President Donald Trump signed an executive order, “Regulatory Relief to Support Economic Recovery,” on May 20 that requires the heads of federal agencies to remove regulatory barriers to support the nation’s economic recovery following the COVID-19 pandemic.
Citing the high rate of unemployment claims and other economic impacts of COVID-19, the order directs federal agencies to “address this economic emergency by rescinding, modifying, waiving, or providing exemptions from regulations and other requirements that may inhibit economic recovery.”

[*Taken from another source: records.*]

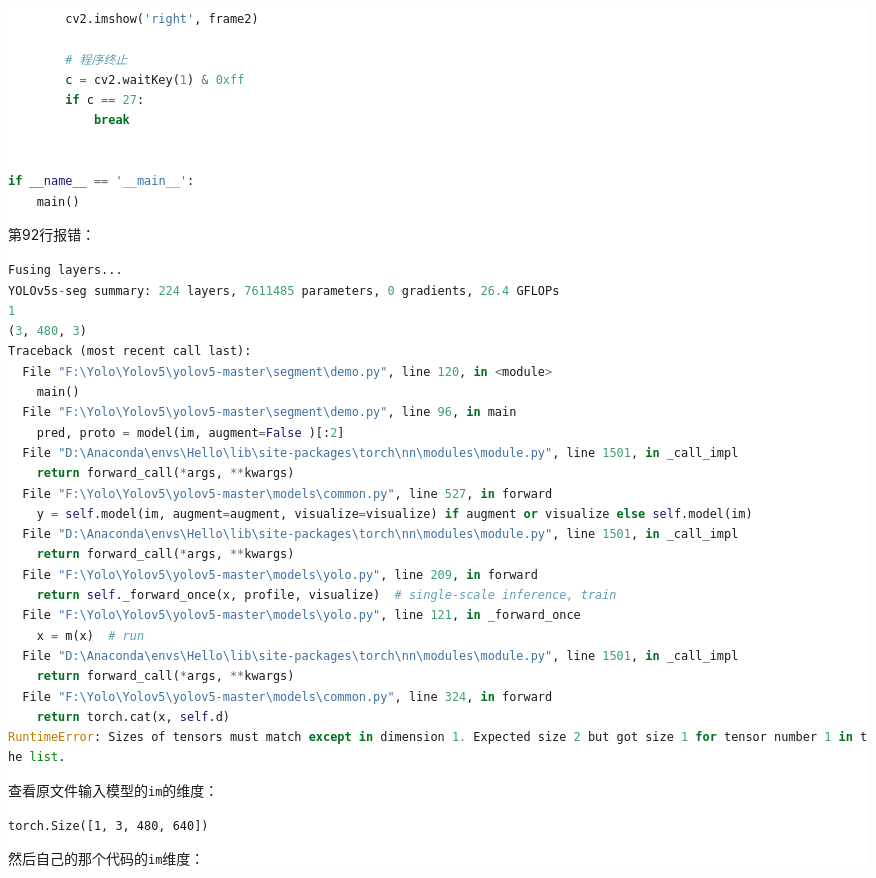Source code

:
 ```python
        cv2.imshow('right', frame2)

        # 程序终止
        c = cv2.waitKey(1) & 0xff
        if c == 27:
            break


if __name__ == '__main__':
    main()
```

第92行报错：

```python
Fusing layers... 
YOLOv5s-seg summary: 224 layers, 7611485 parameters, 0 gradients, 26.4 GFLOPs
1
(3, 480, 3)
Traceback (most recent call last):
  File "F:\Yolo\Yolov5\yolov5-master\segment\demo.py", line 120, in <module>
    main()
  File "F:\Yolo\Yolov5\yolov5-master\segment\demo.py", line 96, in main
    pred, proto = model(im, augment=False )[:2]
  File "D:\Anaconda\envs\Hello\lib\site-packages\torch\nn\modules\module.py", line 1501, in _call_impl
    return forward_call(*args, **kwargs)
  File "F:\Yolo\Yolov5\yolov5-master\models\common.py", line 527, in forward
    y = self.model(im, augment=augment, visualize=visualize) if augment or visualize else self.model(im)
  File "D:\Anaconda\envs\Hello\lib\site-packages\torch\nn\modules\module.py", line 1501, in _call_impl
    return forward_call(*args, **kwargs)
  File "F:\Yolo\Yolov5\yolov5-master\models\yolo.py", line 209, in forward
    return self._forward_once(x, profile, visualize)  # single-scale inference, train
  File "F:\Yolo\Yolov5\yolov5-master\models\yolo.py", line 121, in _forward_once
    x = m(x)  # run
  File "D:\Anaconda\envs\Hello\lib\site-packages\torch\nn\modules\module.py", line 1501, in _call_impl
    return forward_call(*args, **kwargs)
  File "F:\Yolo\Yolov5\yolov5-master\models\common.py", line 324, in forward
    return torch.cat(x, self.d)
RuntimeError: Sizes of tensors must match except in dimension 1. Expected size 2 but got size 1 for tensor number 1 in the list.
```



查看原文件输入模型的`im`的维度：

`torch.Size([1, 3, 480, 640])`

然后自己的那个代码的`im`维度：
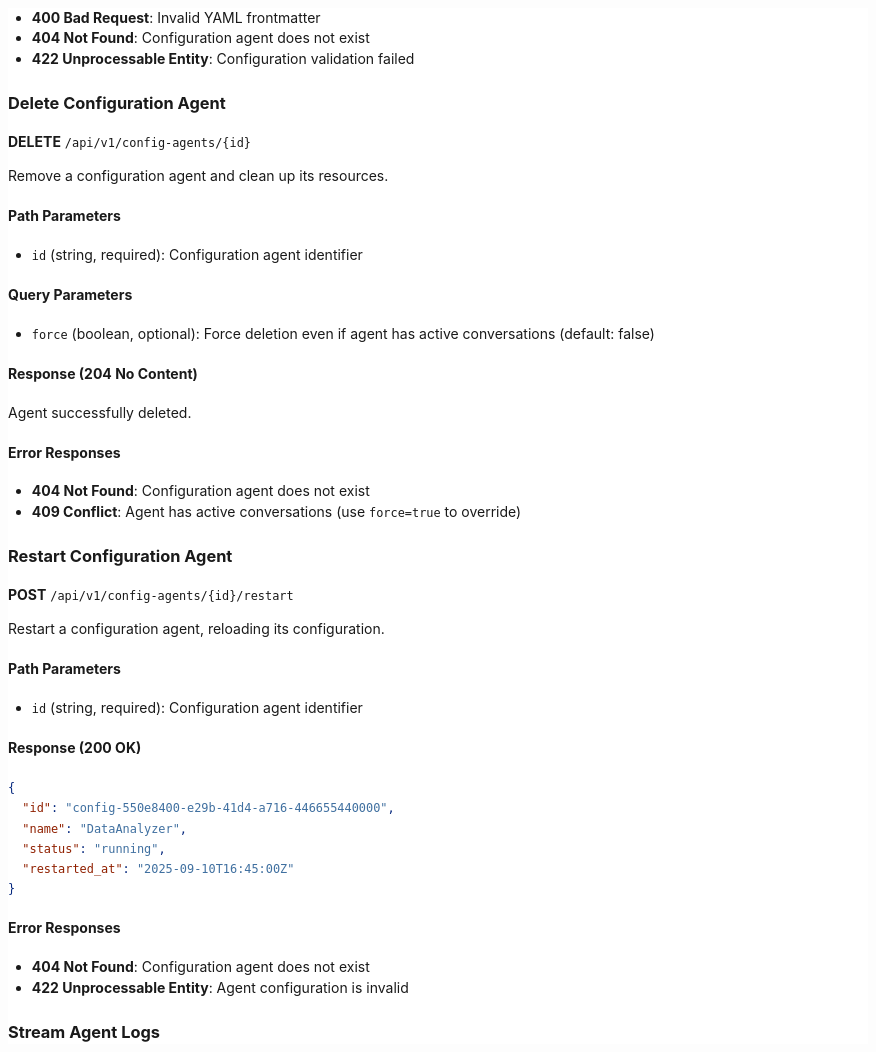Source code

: - **400 Bad Request**: Invalid YAML frontmatter
- **404 Not Found**: Configuration agent does not exist
- **422 Unprocessable Entity**: Configuration validation failed

### Delete Configuration Agent

**DELETE** `/api/v1/config-agents/{id}`

Remove a configuration agent and clean up its resources.

#### Path Parameters

- `id` (string, required): Configuration agent identifier

#### Query Parameters

- `force` (boolean, optional): Force deletion even if agent has active
  conversations (default: false)

#### Response (204 No Content)

Agent successfully deleted.

#### Error Responses

- **404 Not Found**: Configuration agent does not exist
- **409 Conflict**: Agent has active conversations (use `force=true` to override)

### Restart Configuration Agent

**POST** `/api/v1/config-agents/{id}/restart`

Restart a configuration agent, reloading its configuration.

#### Path Parameters

- `id` (string, required): Configuration agent identifier

#### Response (200 OK)

```json
{
  "id": "config-550e8400-e29b-41d4-a716-446655440000",
  "name": "DataAnalyzer",
  "status": "running",
  "restarted_at": "2025-09-10T16:45:00Z"
}
```

#### Error Responses

- **404 Not Found**: Configuration agent does not exist
- **422 Unprocessable Entity**: Agent configuration is invalid

### Stream Agent Logs
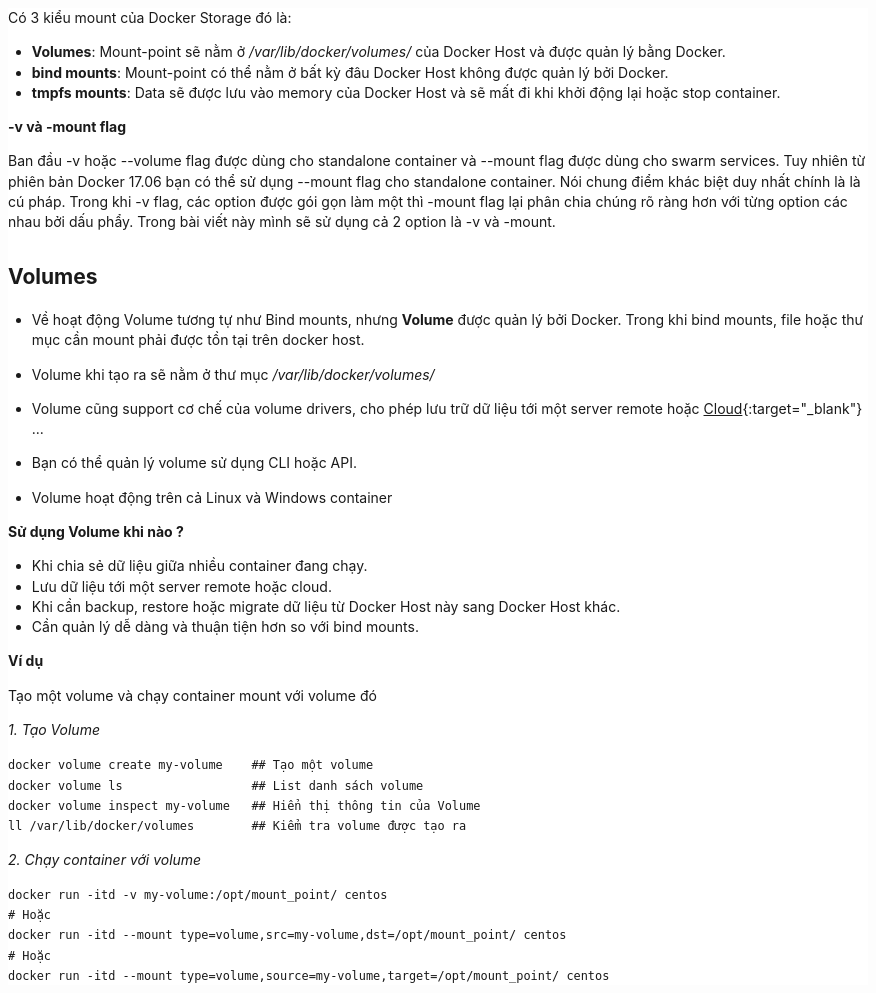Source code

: Có 3 kiểu mount của Docker Storage đó là:

- **Volumes**: Mount-point sẽ nằm ở */var/lib/docker/volumes/* của Docker Host và được quản lý bằng Docker.
- **bind mounts**: Mount-point có thể nằm ở bất kỳ đâu Docker Host không được quản lý bởi Docker.
- **tmpfs mounts**: Data sẽ được lưu vào memory của Docker Host và sẽ mất đi khi khởi động lại hoặc stop container.

**-v và -mount flag**

Ban đầu -v hoặc --volume flag được dùng cho standalone container và --mount flag được dùng cho swarm services. Tuy nhiên từ phiên bản Docker 17.06 bạn có thể sử dụng --mount flag cho standalone container. Nói chung điểm khác biệt duy nhất chính là là cú pháp. Trong khi -v flag, các option được gói gọn làm một thì -mount flag lại phân chia chúng rõ ràng hơn với từng option các nhau bởi dấu phẩy. Trong bài viết này mình sẽ sử dụng cả 2 option là -v và -mount.

## Volumes

- Về hoạt động Volume tương tự như Bind mounts, nhưng **Volume** được quản lý bởi Docker. Trong khi bind mounts, file hoặc thư mục cần mount phải được tồn tại trên docker host.

- Volume khi tạo ra sẽ nằm ở thư mục */var/lib/docker/volumes/*

- Volume cũng support cơ chế của volume drivers, cho phép lưu trữ dữ liệu tới một server remote hoặc [Cloud](https://cloud365.vn){:target="_blank"} ...

- Bạn có thể quản lý volume sử dụng CLI hoặc API.

- Volume hoạt động trên cả Linux và Windows container

**Sử dụng Volume khi nào ?**

- Khi chia sẻ dữ liệu giữa nhiều container đang chạy.
- Lưu dữ liệu tới một server remote hoặc cloud.
- Khi cần backup, restore hoặc migrate dữ liệu từ Docker Host này sang Docker Host khác.
- Cần quản lý dễ dàng và thuận tiện hơn so với bind mounts.

**Ví dụ**

Tạo một volume và chạy container mount với volume đó

*1. Tạo Volume*

```
docker volume create my-volume    ## Tạo một volume
docker volume ls                  ## List danh sách volume
docker volume inspect my-volume   ## Hiển thị thông tin của Volume
ll /var/lib/docker/volumes        ## Kiểm tra volume được tạo ra
```

*2. Chạy container với volume*

```
docker run -itd -v my-volume:/opt/mount_point/ centos
# Hoặc 
docker run -itd --mount type=volume,src=my-volume,dst=/opt/mount_point/ centos
# Hoặc
docker run -itd --mount type=volume,source=my-volume,target=/opt/mount_point/ centos
```
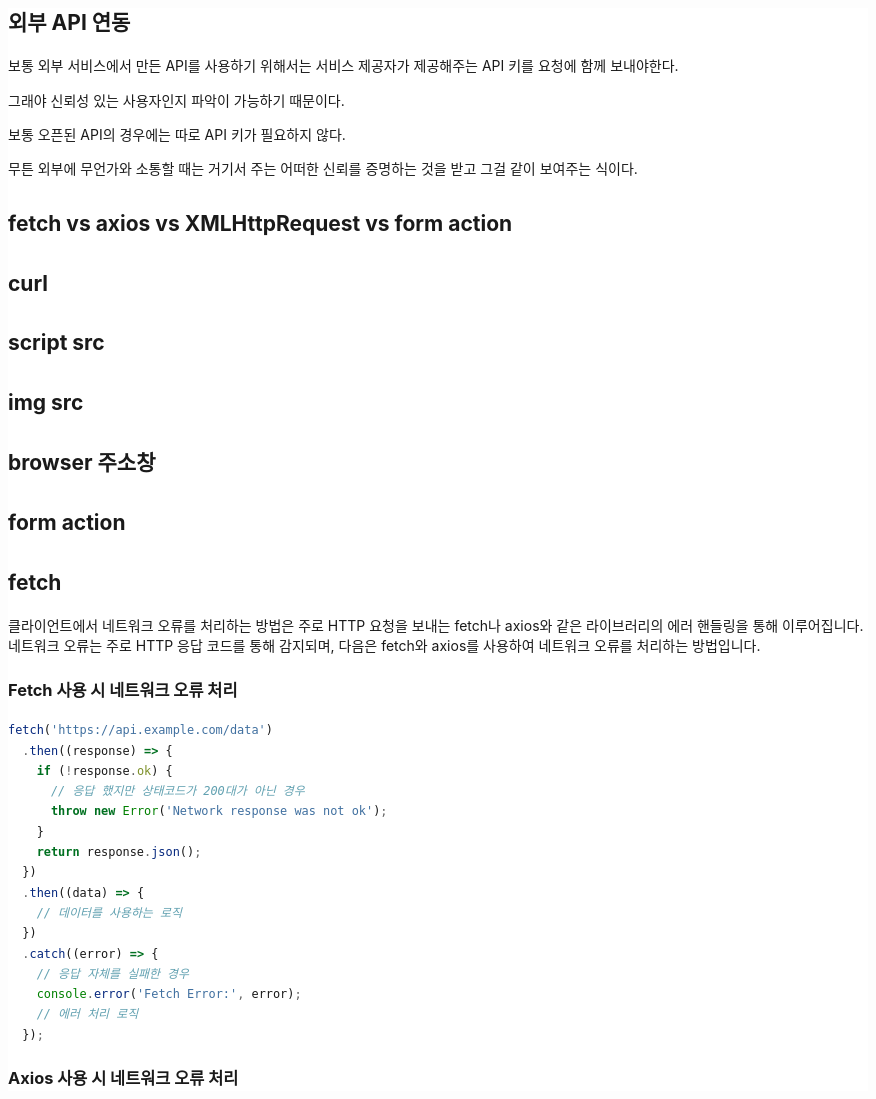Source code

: ## 외부 API 연동

보통 외부 서비스에서 만든 API를 사용하기 위해서는 서비스 제공자가 제공해주는 API 키를 요청에 함께 보내야한다.

그래야 신뢰성 있는 사용자인지 파악이 가능하기 때문이다.

보통 오픈된 API의 경우에는 따로 API 키가 필요하지 않다.

무튼 외부에 무언가와 소통할 때는 거기서 주는 어떠한 신뢰를 증명하는 것을 받고 그걸 같이 보여주는 식이다.

## fetch vs axios vs XMLHttpRequest vs form action

## curl

## script src

## img src

## browser 주소창

## form action

## fetch

클라이언트에서 네트워크 오류를 처리하는 방법은 주로 HTTP 요청을 보내는 fetch나 axios와 같은 라이브러리의 에러 핸들링을 통해 이루어집니다. 네트워크 오류는 주로 HTTP 응답 코드를 통해 감지되며, 다음은 fetch와 axios를 사용하여 네트워크 오류를 처리하는 방법입니다.

### Fetch 사용 시 네트워크 오류 처리

```ts
fetch('https://api.example.com/data')
  .then((response) => {
    if (!response.ok) {
      // 응답 했지만 상태코드가 200대가 아닌 경우
      throw new Error('Network response was not ok');
    }
    return response.json();
  })
  .then((data) => {
    // 데이터를 사용하는 로직
  })
  .catch((error) => {
    // 응답 자체를 실패한 경우
    console.error('Fetch Error:', error);
    // 에러 처리 로직
  });
```

### Axios 사용 시 네트워크 오류 처리
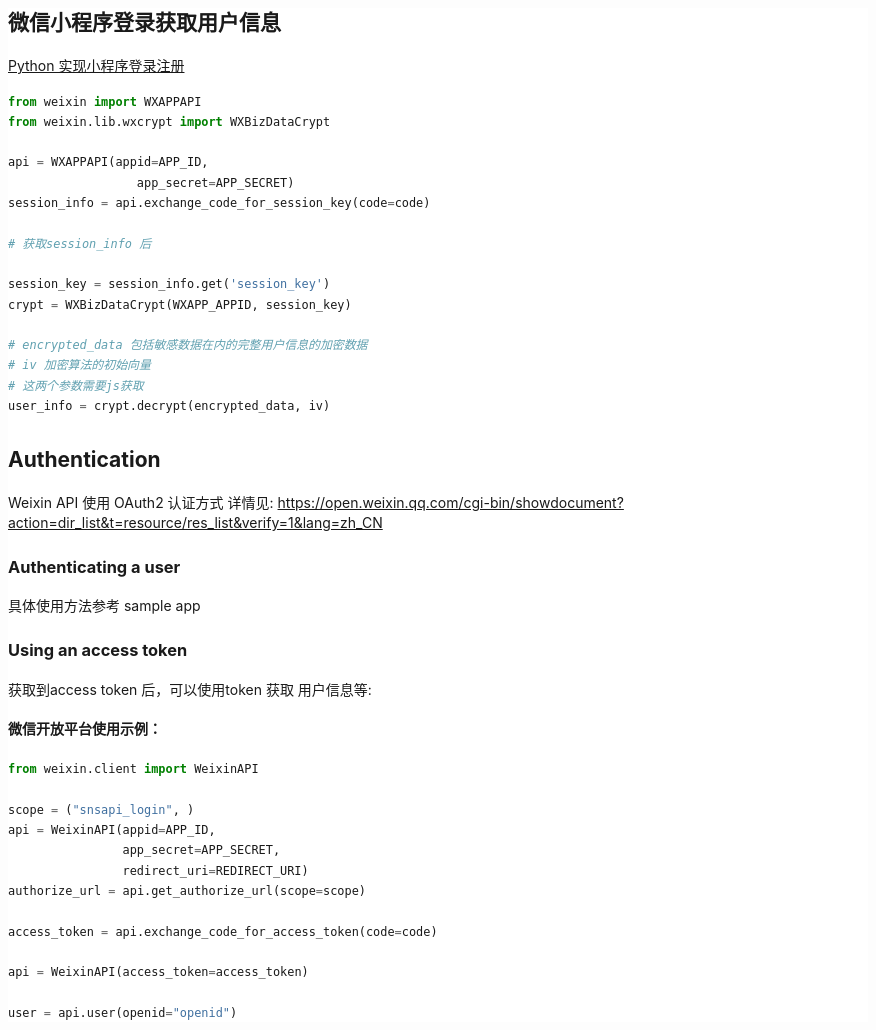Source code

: 微信小程序登录获取用户信息
-----

[Python 实现小程序登录注册](https://mp.weixin.qq.com/s?__biz=MzAwNjI5MjAzNw==&mid=2655752024&idx=1&sn=cb02c316b9e1b569b6da41b15d348d9a&chksm=80b0b872b7c73164335ebb93c9da45d0840068170a3749d3f285ac95a54734c34afa08c1ad0b#rd)

``` python
from weixin import WXAPPAPI
from weixin.lib.wxcrypt import WXBizDataCrypt

api = WXAPPAPI(appid=APP_ID,
                  app_secret=APP_SECRET)
session_info = api.exchange_code_for_session_key(code=code)

# 获取session_info 后

session_key = session_info.get('session_key')
crypt = WXBizDataCrypt(WXAPP_APPID, session_key)

# encrypted_data 包括敏感数据在内的完整用户信息的加密数据
# iv 加密算法的初始向量
# 这两个参数需要js获取
user_info = crypt.decrypt(encrypted_data, iv)

```

Authentication
-----

Weixin API 使用 OAuth2 认证方式
详情见: https://open.weixin.qq.com/cgi-bin/showdocument?action=dir_list&t=resource/res_list&verify=1&lang=zh_CN

### Authenticating a user
具体使用方法参考 sample app

### Using an access token
获取到access token 后，可以使用token 获取 用户信息等:

#### 微信开放平台使用示例：

``` python
from weixin.client import WeixinAPI

scope = ("snsapi_login", )
api = WeixinAPI(appid=APP_ID,
                app_secret=APP_SECRET,
                redirect_uri=REDIRECT_URI)
authorize_url = api.get_authorize_url(scope=scope)

access_token = api.exchange_code_for_access_token(code=code)

api = WeixinAPI(access_token=access_token)

user = api.user(openid="openid")
```

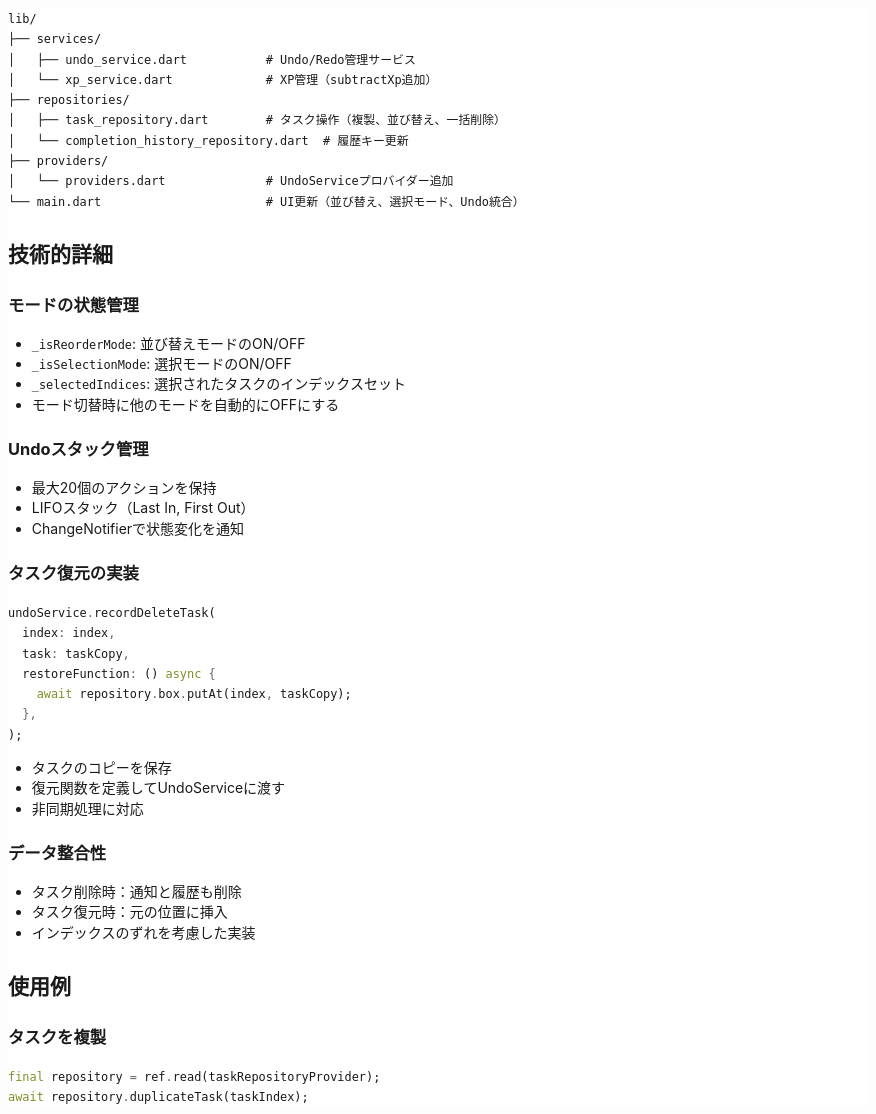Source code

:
 ```
lib/
├── services/
│   ├── undo_service.dart           # Undo/Redo管理サービス
│   └── xp_service.dart             # XP管理（subtractXp追加）
├── repositories/
│   ├── task_repository.dart        # タスク操作（複製、並び替え、一括削除）
│   └── completion_history_repository.dart  # 履歴キー更新
├── providers/
│   └── providers.dart              # UndoServiceプロバイダー追加
└── main.dart                       # UI更新（並び替え、選択モード、Undo統合）
```

## 技術的詳細

### モードの状態管理
- `_isReorderMode`: 並び替えモードのON/OFF
- `_isSelectionMode`: 選択モードのON/OFF
- `_selectedIndices`: 選択されたタスクのインデックスセット
- モード切替時に他のモードを自動的にOFFにする

### Undoスタック管理
- 最大20個のアクションを保持
- LIFOスタック（Last In, First Out）
- ChangeNotifierで状態変化を通知

### タスク復元の実装
```dart
undoService.recordDeleteTask(
  index: index,
  task: taskCopy,
  restoreFunction: () async {
    await repository.box.putAt(index, taskCopy);
  },
);
```

- タスクのコピーを保存
- 復元関数を定義してUndoServiceに渡す
- 非同期処理に対応

### データ整合性
- タスク削除時：通知と履歴も削除
- タスク復元時：元の位置に挿入
- インデックスのずれを考慮した実装

## 使用例

### タスクを複製
```dart
final repository = ref.read(taskRepositoryProvider);
await repository.duplicateTask(taskIndex);
```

The executive order also asked the heads of federal agencies to “review any regulatory standards they have temporarily rescinded, suspended, modified, or waived during the public health emergency, … and other regulatory flexibilities they have implemented in response to COVID-19, whether before or after issuance of this order, and determine which, if any, would promote economic recovery if made permanent.” The result of the review must be reported to the director of the Office of Management and Budget (OMB), the assistant to the president for domestic policy, and the assistant to the president for economic policy.
The OMB was instructed to monitor agency compliance with this order and may issue memoranda as guidance to the agencies and set deadlines for reporting the regulatory review.
This regulatory relief order follows the administration’s focus on reducing regulations and regulatory burden. In January 2017, the president issued EO 13771, “Reducing Regulation and Controlling Regulatory Costs,” which sought to cut regulations across all agencies [see Washington Highlights, February 9, 2017].